URTREGER Alejandro Jorge
Stat3 regulates ErbB-2 expression and co-opts ErbB-2 nuclear function to induce miR-21 expression, PDCD4 downregulation and breast cancer metastasis
LEANDRO VENTURUTTI; LUCIA V. ROMERO; ALEJANDRO J. URTREGER; MARÍA F. CHERVO; ROSALÍA I. CORDO RUSSO; MARÍA F. MERCOGLIANO; GLORIA INURRIGARRO; MATÍAS G. PEREYRA; CECILIA J. PROIETTI; FRANCO IZZO; MARÍA C. DÍAZ FLAQUÉ; VICTORIA SUNDBLAD; JUAN C. ROA; PABLO GUZMÁN; ELISA D. BAL DE KIER JOFFE; EDUARDO H. CHARREAU; ROXANA SCHILLACI; PATRICIA V. ELIZALDE
NATURE PUBLISHING GROUP
Lugar: New York; Año: 2016 vol. 35 p. 2208 - 2222
Membrane overexpression of the receptor tyrosine kinase ErbB-2 (MErbB-2) accounts for a clinically aggressive breast cancer (BC) subtype (ErbB-2-positive) with increased incidence of metastases. We and others demonstrated that nuclear ErbB-2 (NErbB-2) also plays a key role in BC and is a poor prognostic factor in ErbB-2-positive tumors. The signal transducer and activator of transcription 3 (Stat3), another player in BC, has been recognized as a downstream mediator of MErbB-2 action in BC metastasis. Here, we revealed an unanticipated novel direction of the ErbB-2 and Stat3 interaction underlying BC metastasis. We found that Stat3 binds to its response elements (GAS) at the ErbB-2 promoter to up-regulate ErbB-2 transcription in metastatic, ErbB-2-positive BC. We validated these results in several BC subtypes displaying metastatic and non-metastatic ability, highlighting Stat3 general role as upstream regulator of ErbB-2 expression in BC. Moreover, we showed that Stat3 co-opts NErbB-2 function by recruiting ErbB-2 as its coactivator at the GAS sites in the promoter of microRNA-21 (miR-21), a metastasis-promoting miRNA. Using an ErbB-2 nuclear localization domain mutant and a constitutively activated ErbB-2 variant, we found that NErbB-2 role as a Stat3 coactivator and also its direct role as transcription factor up-regulate miR-21 in BC. This reveals a novel function of NErbB-2 as regulator of miRNAs expression.

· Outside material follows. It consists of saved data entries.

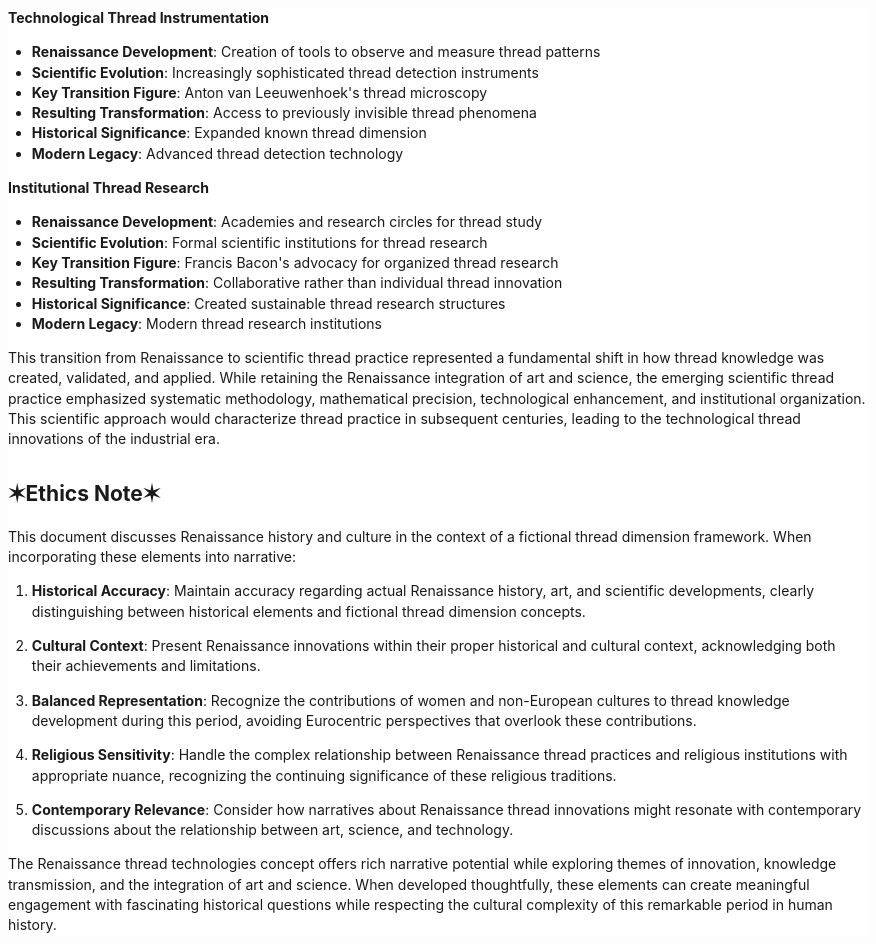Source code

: **Technological Thread Instrumentation**
- **Renaissance Development**: Creation of tools to observe and measure thread patterns
- **Scientific Evolution**: Increasingly sophisticated thread detection instruments
- **Key Transition Figure**: Anton van Leeuwenhoek's thread microscopy
- **Resulting Transformation**: Access to previously invisible thread phenomena
- **Historical Significance**: Expanded known thread dimension
- **Modern Legacy**: Advanced thread detection technology

**Institutional Thread Research**
- **Renaissance Development**: Academies and research circles for thread study
- **Scientific Evolution**: Formal scientific institutions for thread research
- **Key Transition Figure**: Francis Bacon's advocacy for organized thread research
- **Resulting Transformation**: Collaborative rather than individual thread innovation
- **Historical Significance**: Created sustainable thread research structures
- **Modern Legacy**: Modern thread research institutions

This transition from Renaissance to scientific thread practice represented a fundamental shift in how thread knowledge was created, validated, and applied. While retaining the Renaissance integration of art and science, the emerging scientific thread practice emphasized systematic methodology, mathematical precision, technological enhancement, and institutional organization. This scientific approach would characterize thread practice in subsequent centuries, leading to the technological thread innovations of the industrial era.

## ✶Ethics Note✶

This document discusses Renaissance history and culture in the context of a fictional thread dimension framework. When incorporating these elements into narrative:

1. **Historical Accuracy**: Maintain accuracy regarding actual Renaissance history, art, and scientific developments, clearly distinguishing between historical elements and fictional thread dimension concepts.

2. **Cultural Context**: Present Renaissance innovations within their proper historical and cultural context, acknowledging both their achievements and limitations.

3. **Balanced Representation**: Recognize the contributions of women and non-European cultures to thread knowledge development during this period, avoiding Eurocentric perspectives that overlook these contributions.

4. **Religious Sensitivity**: Handle the complex relationship between Renaissance thread practices and religious institutions with appropriate nuance, recognizing the continuing significance of these religious traditions.

5. **Contemporary Relevance**: Consider how narratives about Renaissance thread innovations might resonate with contemporary discussions about the relationship between art, science, and technology.

The Renaissance thread technologies concept offers rich narrative potential while exploring themes of innovation, knowledge transmission, and the integration of art and science. When developed thoughtfully, these elements can create meaningful engagement with fascinating historical questions while respecting the cultural complexity of this remarkable period in human history.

Increased levels of miR-21, in turn, downregulate the expression of the metastasis-suppressor protein PDCD4, a validated miR-21 target. Using an in vivo model of metastatic ErbB-2-postive BC, in which we silenced Stat3 and reconstituted ErbB-2 or miR-21 expression, we showed that both are downstream mediators of Stat3-driven metastasis. Supporting the clinical relevance of our results, we found an inverse correlation between ErbB-2/Stat3 nuclear co-expression and PDCD4 expression in ErbB-2-positive primary invasive BCs. Our findings identify Stat3 and NErbB-2 as novel therapeutic targets to inhibit ErbB-2-positve BC metastasis.